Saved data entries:
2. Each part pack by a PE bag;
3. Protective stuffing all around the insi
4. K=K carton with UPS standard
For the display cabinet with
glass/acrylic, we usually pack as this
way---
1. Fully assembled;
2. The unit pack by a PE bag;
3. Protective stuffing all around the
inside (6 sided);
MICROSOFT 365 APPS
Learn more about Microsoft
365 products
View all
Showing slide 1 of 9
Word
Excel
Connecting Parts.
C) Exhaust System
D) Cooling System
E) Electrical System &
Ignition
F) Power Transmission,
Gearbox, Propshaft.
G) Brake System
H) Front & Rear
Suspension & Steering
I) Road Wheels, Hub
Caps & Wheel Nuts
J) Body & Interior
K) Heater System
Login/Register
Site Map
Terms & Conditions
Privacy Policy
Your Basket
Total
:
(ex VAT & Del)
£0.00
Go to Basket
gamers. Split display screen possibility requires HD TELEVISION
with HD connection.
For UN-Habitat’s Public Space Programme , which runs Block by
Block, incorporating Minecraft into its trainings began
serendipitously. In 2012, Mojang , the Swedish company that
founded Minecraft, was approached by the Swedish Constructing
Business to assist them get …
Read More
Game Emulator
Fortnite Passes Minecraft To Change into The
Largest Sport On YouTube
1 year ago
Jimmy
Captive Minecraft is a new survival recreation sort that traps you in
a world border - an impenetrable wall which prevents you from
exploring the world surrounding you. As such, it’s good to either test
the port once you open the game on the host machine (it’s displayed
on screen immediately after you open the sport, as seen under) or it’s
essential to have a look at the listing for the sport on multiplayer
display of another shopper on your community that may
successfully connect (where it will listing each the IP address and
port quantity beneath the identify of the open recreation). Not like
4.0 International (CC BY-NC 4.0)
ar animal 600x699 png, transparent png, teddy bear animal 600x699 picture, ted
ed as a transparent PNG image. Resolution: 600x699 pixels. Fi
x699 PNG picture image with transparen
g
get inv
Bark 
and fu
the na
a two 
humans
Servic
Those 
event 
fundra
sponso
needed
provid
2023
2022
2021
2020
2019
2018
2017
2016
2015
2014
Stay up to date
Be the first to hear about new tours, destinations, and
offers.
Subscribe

> [TASK TO COMPLETE]: Exact retyping is required: the line with "Largest Sport On YouTube" through the end of the data, both ends included, and no other line.

> [SOLUTION TO THE EXERCISE]:
Largest Sport On YouTube
1 year ago
Jimmy
Captive Minecraft is a new survival recreation sort that traps you in
a world border - an impenetrable wall which prevents you from
exploring the world surrounding you. As such, it’s good to either test
the port once you open the game on the host machine (it’s displayed
on screen immediately after you open the sport, as seen under) or it’s
essential to have a look at the listing for the sport on multiplayer
display of another shopper on your community that may
successfully connect (where it will listing each the IP address and
port quantity beneath the identify of the open recreation). Not like
4.0 International (CC BY-NC 4.0)
ar animal 600x699 png, transparent png, teddy bear animal 600x699 picture, ted
ed as a transparent PNG image. Resolution: 600x699 pixels. Fi
x699 PNG picture image with transparen
g
get inv
Bark 
and fu
the na
a two 
humans
Servic
Those 
event 
fundra
sponso
needed
provid
2023
2022
2021
2020
2019
2018
2017
2016
2015
2014
Stay up to date
Be the first to hear about new tours, destinations, and
offers.
Subscribe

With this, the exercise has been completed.